Tuesday, February 3, 2009

Face Rubbing

Hey cats, stop rubbing your faces on everything in the fucking universe, okay? Seriously, it's like they get paid for each new item they scrape their cheeks across. And if your face is so goddamn itchy, cats, maybe you should leave the coffee table alone and get your ass to a vet, because there's clearly something wrong with your face.
Rubbing their face against household objects is no big deal for cats, but no matter how much my right nostril is killing me, I could never get away with sliding it across my friend's blu-ray collection. Maybe his DVDs. Maybe.
(flickr photo Even my cat loves them. by Drab Makyo;

Monday, February 2, 2009

Insect Eating

Dogs and cats will occasionally swipe a fly out of the air, but if you have any pet lizards or frogs, you know they eat insects all the goddamn time. They eat insects for every meal.
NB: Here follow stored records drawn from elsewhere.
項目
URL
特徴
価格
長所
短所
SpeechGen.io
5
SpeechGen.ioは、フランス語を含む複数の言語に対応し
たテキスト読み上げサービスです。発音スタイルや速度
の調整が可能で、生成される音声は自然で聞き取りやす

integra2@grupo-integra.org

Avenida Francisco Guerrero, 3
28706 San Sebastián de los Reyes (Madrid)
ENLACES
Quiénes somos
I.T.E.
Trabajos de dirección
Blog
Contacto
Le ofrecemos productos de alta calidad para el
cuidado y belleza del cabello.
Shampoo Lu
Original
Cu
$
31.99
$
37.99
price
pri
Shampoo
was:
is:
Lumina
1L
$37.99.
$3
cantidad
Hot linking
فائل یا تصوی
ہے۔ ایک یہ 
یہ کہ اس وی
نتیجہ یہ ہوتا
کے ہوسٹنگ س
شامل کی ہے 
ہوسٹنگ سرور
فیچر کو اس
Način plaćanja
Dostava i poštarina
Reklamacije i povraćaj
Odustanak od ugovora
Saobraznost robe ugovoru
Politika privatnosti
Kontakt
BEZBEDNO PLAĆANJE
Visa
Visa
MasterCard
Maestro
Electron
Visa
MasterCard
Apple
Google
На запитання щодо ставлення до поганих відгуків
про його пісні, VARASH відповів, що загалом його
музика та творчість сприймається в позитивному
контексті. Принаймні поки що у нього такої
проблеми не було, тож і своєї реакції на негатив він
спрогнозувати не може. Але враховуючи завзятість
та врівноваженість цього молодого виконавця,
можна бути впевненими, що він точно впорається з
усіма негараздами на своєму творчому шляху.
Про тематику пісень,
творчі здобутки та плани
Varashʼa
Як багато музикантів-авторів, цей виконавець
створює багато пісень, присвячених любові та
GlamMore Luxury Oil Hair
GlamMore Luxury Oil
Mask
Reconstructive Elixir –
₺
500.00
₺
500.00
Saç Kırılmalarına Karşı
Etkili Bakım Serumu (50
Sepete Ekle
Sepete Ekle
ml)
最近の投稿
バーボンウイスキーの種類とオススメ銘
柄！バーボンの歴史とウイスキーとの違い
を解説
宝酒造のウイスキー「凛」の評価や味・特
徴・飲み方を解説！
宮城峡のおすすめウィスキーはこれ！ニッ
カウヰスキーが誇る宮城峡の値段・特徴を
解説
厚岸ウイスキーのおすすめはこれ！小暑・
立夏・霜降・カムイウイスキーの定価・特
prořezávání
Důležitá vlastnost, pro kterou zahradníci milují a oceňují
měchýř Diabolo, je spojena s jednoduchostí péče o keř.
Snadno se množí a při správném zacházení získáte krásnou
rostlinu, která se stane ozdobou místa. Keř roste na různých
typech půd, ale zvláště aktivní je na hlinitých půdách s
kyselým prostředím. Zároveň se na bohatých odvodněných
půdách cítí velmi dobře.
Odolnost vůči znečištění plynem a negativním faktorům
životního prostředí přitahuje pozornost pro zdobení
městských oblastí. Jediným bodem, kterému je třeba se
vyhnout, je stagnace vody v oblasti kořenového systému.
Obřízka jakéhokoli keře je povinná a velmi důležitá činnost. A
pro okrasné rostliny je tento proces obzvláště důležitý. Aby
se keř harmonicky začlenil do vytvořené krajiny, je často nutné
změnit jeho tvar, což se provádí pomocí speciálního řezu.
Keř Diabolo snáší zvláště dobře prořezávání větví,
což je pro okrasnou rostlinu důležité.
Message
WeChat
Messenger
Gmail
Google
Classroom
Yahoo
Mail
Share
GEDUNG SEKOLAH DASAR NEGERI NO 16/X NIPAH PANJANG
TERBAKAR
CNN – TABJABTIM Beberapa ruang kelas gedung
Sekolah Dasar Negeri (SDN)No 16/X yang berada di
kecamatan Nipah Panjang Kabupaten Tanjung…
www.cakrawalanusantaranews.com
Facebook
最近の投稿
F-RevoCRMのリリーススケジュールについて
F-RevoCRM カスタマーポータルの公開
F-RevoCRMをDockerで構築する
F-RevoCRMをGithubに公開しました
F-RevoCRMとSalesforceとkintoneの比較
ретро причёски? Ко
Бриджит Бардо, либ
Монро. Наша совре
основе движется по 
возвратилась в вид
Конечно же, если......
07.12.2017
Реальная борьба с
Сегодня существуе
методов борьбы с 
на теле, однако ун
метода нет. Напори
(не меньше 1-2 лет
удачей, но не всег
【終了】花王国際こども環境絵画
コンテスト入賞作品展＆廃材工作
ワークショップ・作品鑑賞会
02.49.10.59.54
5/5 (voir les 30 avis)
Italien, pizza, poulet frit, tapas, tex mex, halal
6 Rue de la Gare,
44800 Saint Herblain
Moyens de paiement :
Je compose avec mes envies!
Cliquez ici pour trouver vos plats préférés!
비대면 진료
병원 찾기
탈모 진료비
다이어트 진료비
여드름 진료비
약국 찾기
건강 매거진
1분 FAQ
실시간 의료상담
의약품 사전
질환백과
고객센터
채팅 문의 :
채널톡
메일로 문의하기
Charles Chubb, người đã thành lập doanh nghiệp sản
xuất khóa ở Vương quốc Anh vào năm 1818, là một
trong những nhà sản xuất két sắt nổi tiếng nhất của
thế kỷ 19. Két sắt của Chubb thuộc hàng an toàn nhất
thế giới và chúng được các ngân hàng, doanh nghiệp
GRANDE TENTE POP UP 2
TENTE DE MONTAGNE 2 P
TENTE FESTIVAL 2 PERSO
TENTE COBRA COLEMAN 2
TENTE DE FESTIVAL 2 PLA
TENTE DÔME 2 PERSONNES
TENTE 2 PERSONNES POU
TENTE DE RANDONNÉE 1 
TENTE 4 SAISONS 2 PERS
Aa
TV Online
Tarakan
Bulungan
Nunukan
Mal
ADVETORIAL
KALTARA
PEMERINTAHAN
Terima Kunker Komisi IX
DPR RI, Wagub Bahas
That's just nasty. What's wrong with them? Don't they know bugs are gross? Wouldn't they rather have a nice fillet mignon with a baked potato and caesar salad? Maybe a little wine? Some cabernet, perhaps? Apparently not. Seems they'd prefer to gulp down live larva and some cold water out of a rock.
You could never show up at a party chomping on a grasshopper. Unless they're covered in chocolate or something else that drowns out the taste of grasshopper. And even then it's still weird. Get some chocolate-covered raisins, you freak.